Di pari passo col dilagare della sommossa nel tessuto metropolitano, da Peckham ad Oxford Circus, da Croydon ad Hackney, i quartieri londinesi si trasformavano in hashtag di Twitter; e con l’estensione dei disordini al resto del Regno i #tottenhamriots divenivano #londonriots fino ad ingigantirsi in #ukriots.

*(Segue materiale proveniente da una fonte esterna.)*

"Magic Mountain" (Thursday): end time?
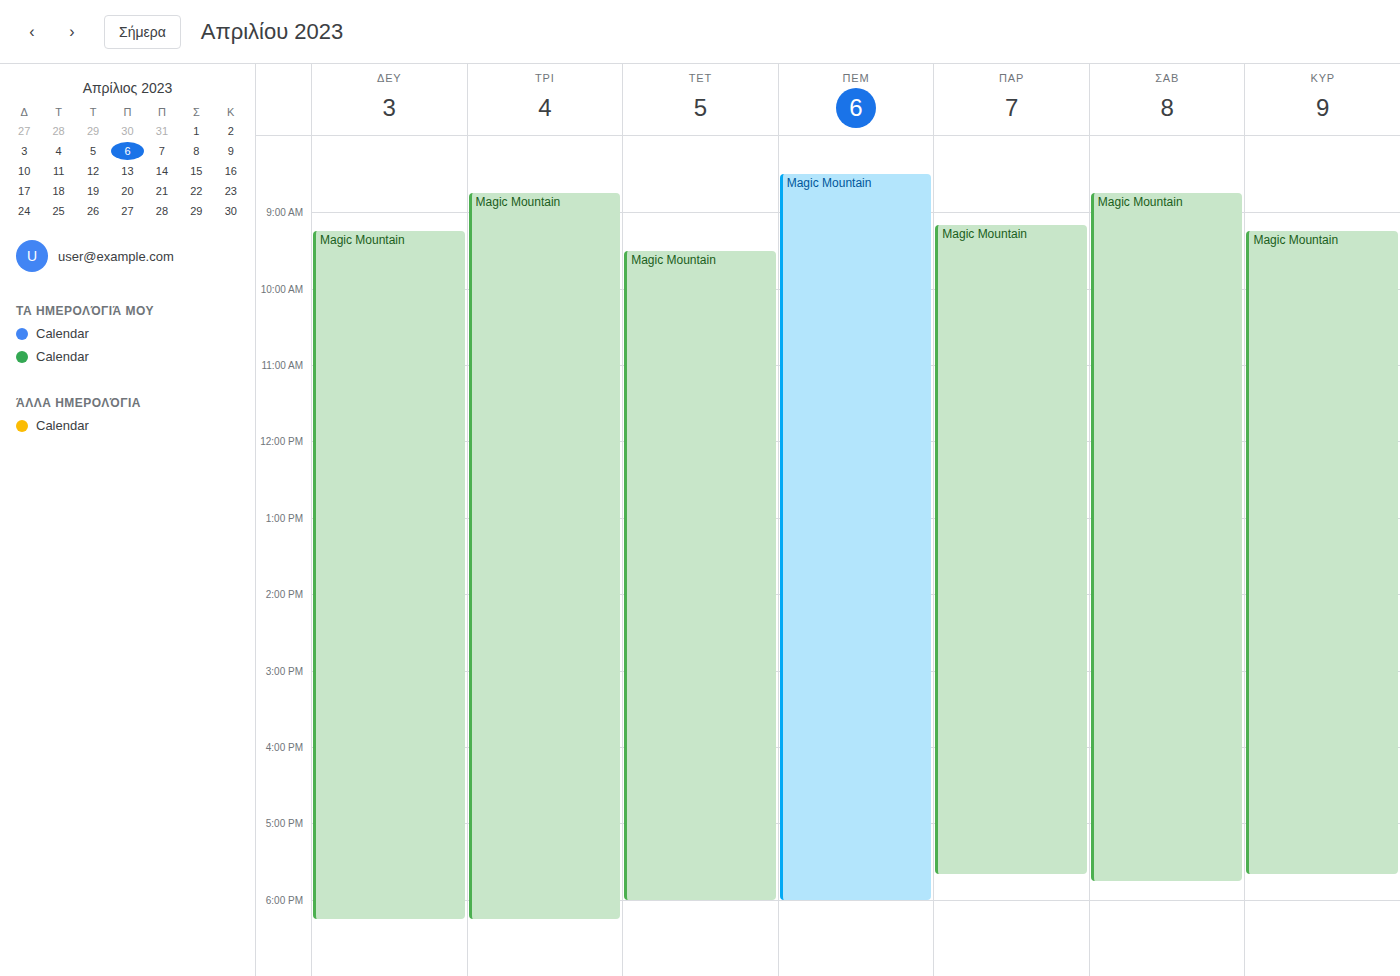
6:00 PM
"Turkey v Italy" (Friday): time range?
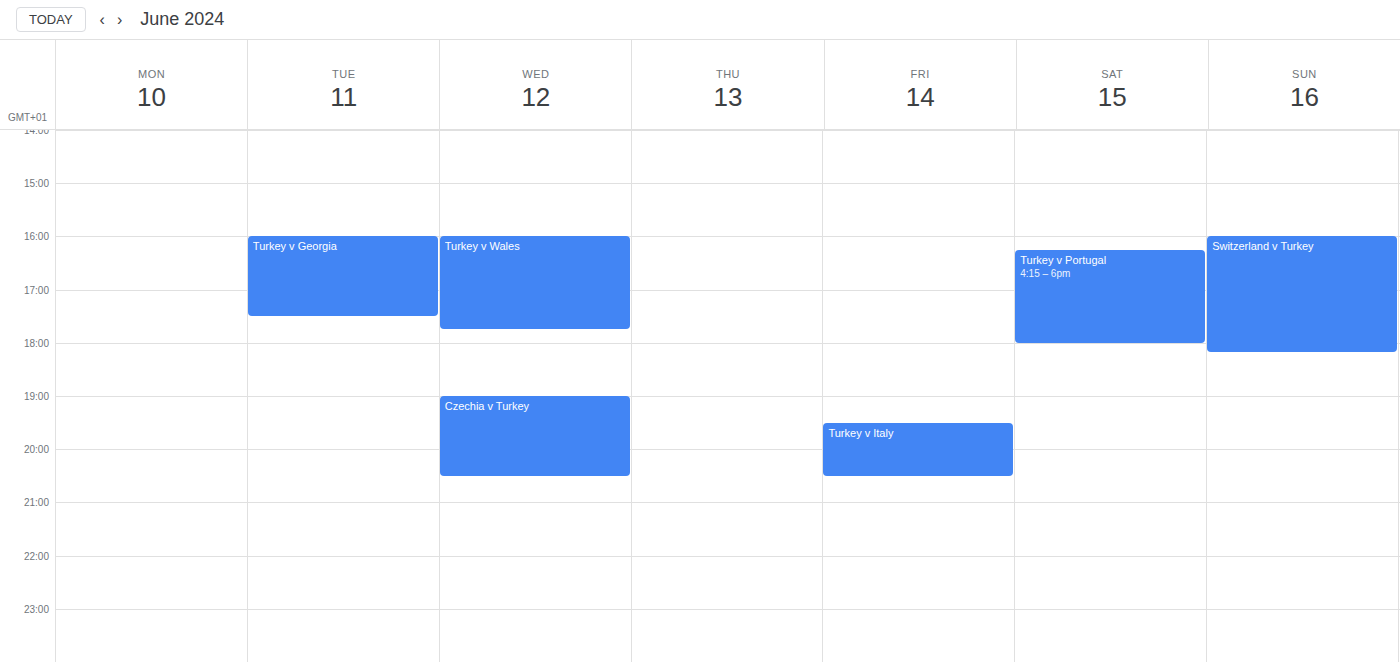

Una cassa di risonanza enorme per gli insorti che hanno sfidato l’apparato altamente specializzato della MET, la polizia metropolitana in grado di contare sul panopticon orwelliano delle CCTV – le onnipresenti telecamere a circuito chiuso che fanno del regno insulare uno dei paesi più sorvegliati al mondo – e sul sistema cifrato di radiotrasmissione Airwave.

 

Ma il cuore dell’organizzazione e del coordinamento delle azioni è stato il servizio di messaggistica gratuito BBM (BlackBerry Messenger, che gira esclusivamente sullo smartphone dell’azienda canadese RiM, uno dei più diffusi tra i teenager d’oltremanica),  la cui natura privata e pseudoanonima ha reso difficile l’opera di contrasto ai disordini; con lo scambio di informazioni e coordinate che avveniva attraverso messaggi individuali e “broadcast” da uno a molti, ripubblicati solo parzialmente o successivamente sugli altri social network.